Mitochondrial transplantation therapy inhibits the proliferation of malignant hepatocellular carcinoma and its mechanism.

机构信息

School of Pharmaceutical Sciences, Southwest University, Chongqing 400715, China.

School of Pharmaceutical Sciences, Southwest University, Chongqing 400715, China.

出版信息

Mitochondrion. 2022 Jul;65:11-22. doi: 10.1016/j.mito.2022.04.004. Epub 2022 Apr 30.

Abstract

Mitochondrial dysfunction plays a vital role in growth and malignancy of tumors. In recent scenarios, mitochondrial transplantation therapy is considered as an effective method to remodel mitochondrial function in mitochondria-related diseases. However, the mechanism by which mitochondrial transplantation blocks tumor cell proliferation is still not determined. In addition, mitochondria are maternal inheritance in evolution, and mitochondria obtained from genders exhibit differences in mitochondrial activity.
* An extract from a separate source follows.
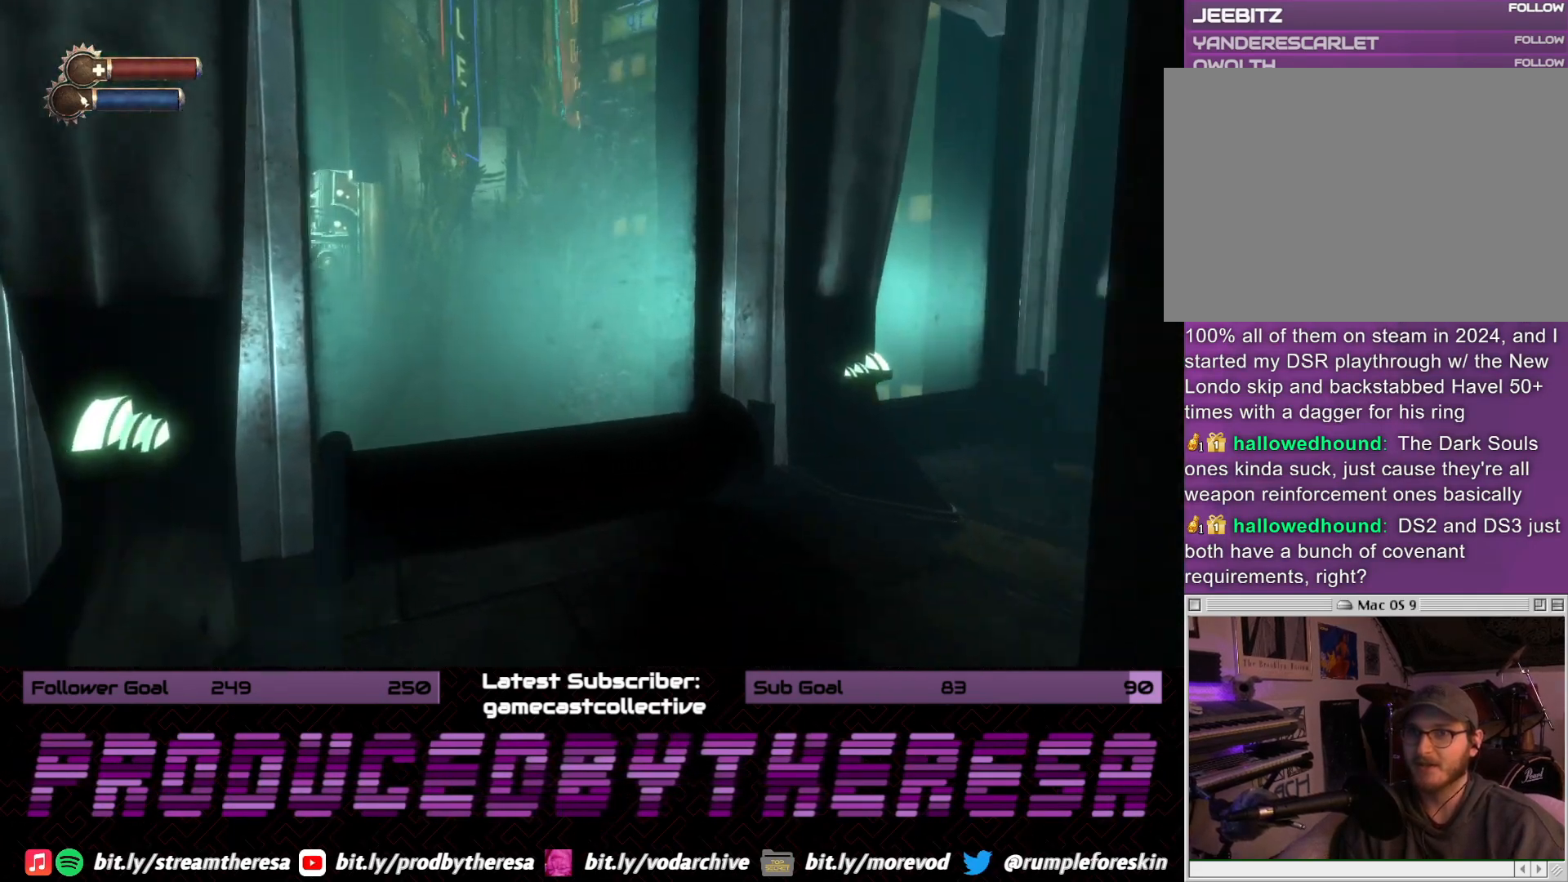
{"dt_ms": 500, "buttons": [], "left_stick": "up-left", "right_stick": "left", "events": [[417, "left_stick", "up-left"]]}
Therefore, the study indicates the inhibitory effect of mitochondria from different genders on hepatocellular carcinoma and explores the molecular mechanism. The results reveal that the healthy mitochondria can retard the proliferation of the hepatocellular carcinoma cells in vitro and in vivo through arresting cell cycle and inducing apoptosis. The molecular mechanism suggests that mitochondrial transplantation therapy can decrease aerobic glycolysis, and down-regulate the expression of cycle-related proteins while up-regulate apoptosis-related proteins in tumor cells. In addition, the antitumor activity of mitochondria from female mice (F-Mito) is relatively higher than that of mitochondria from male mice (M-Mito), which would be related to the evidence that the F-Mito process higher activity than the M-Mito. This study clarifies the mechanism of exogenous mitochondria inhibiting the proliferation of hepatocellular carcinoma and contributes a new biotechnology for therapy of mitochondria-related diseases from different genders.

摘要

线粒体功能障碍在肿瘤的生长和恶性转化中起着至关重要的作用。在最近的研究中,线粒体移植治疗被认为是一种有效的方法,可以重塑与线粒体相关疾病中的线粒体功能。然而,线粒体移植阻止肿瘤细胞增殖的机制仍未确定。此外,线粒体在进化上是母系遗传的,并且来自不同性别的线粒体在线粒体活性方面存在差异。因此,本研究表明来自不同性别的线粒体对肝癌具有抑制作用,并探讨了其分子机制。研究结果表明,健康的线粒体可以通过细胞周期阻滞和诱导细胞凋亡来减缓肝癌细胞在体外和体内的增殖。分子机制表明,线粒体移植治疗可以降低肿瘤细胞的有氧糖酵解,下调与细胞周期相关的蛋白表达,同时上调与细胞凋亡相关的蛋白表达。此外,来自雌性小鼠的线粒体(F-Mito)的抗肿瘤活性比来自雄性小鼠的线粒体(M-Mito)相对更高,这可能与 F-Mito 比 M-Mito 具有更高活性的证据有关。本研究阐明了外源性线粒体抑制肝癌增殖的机制,为不同性别来源的与线粒体相关疾病的治疗提供了一种新的生物技术。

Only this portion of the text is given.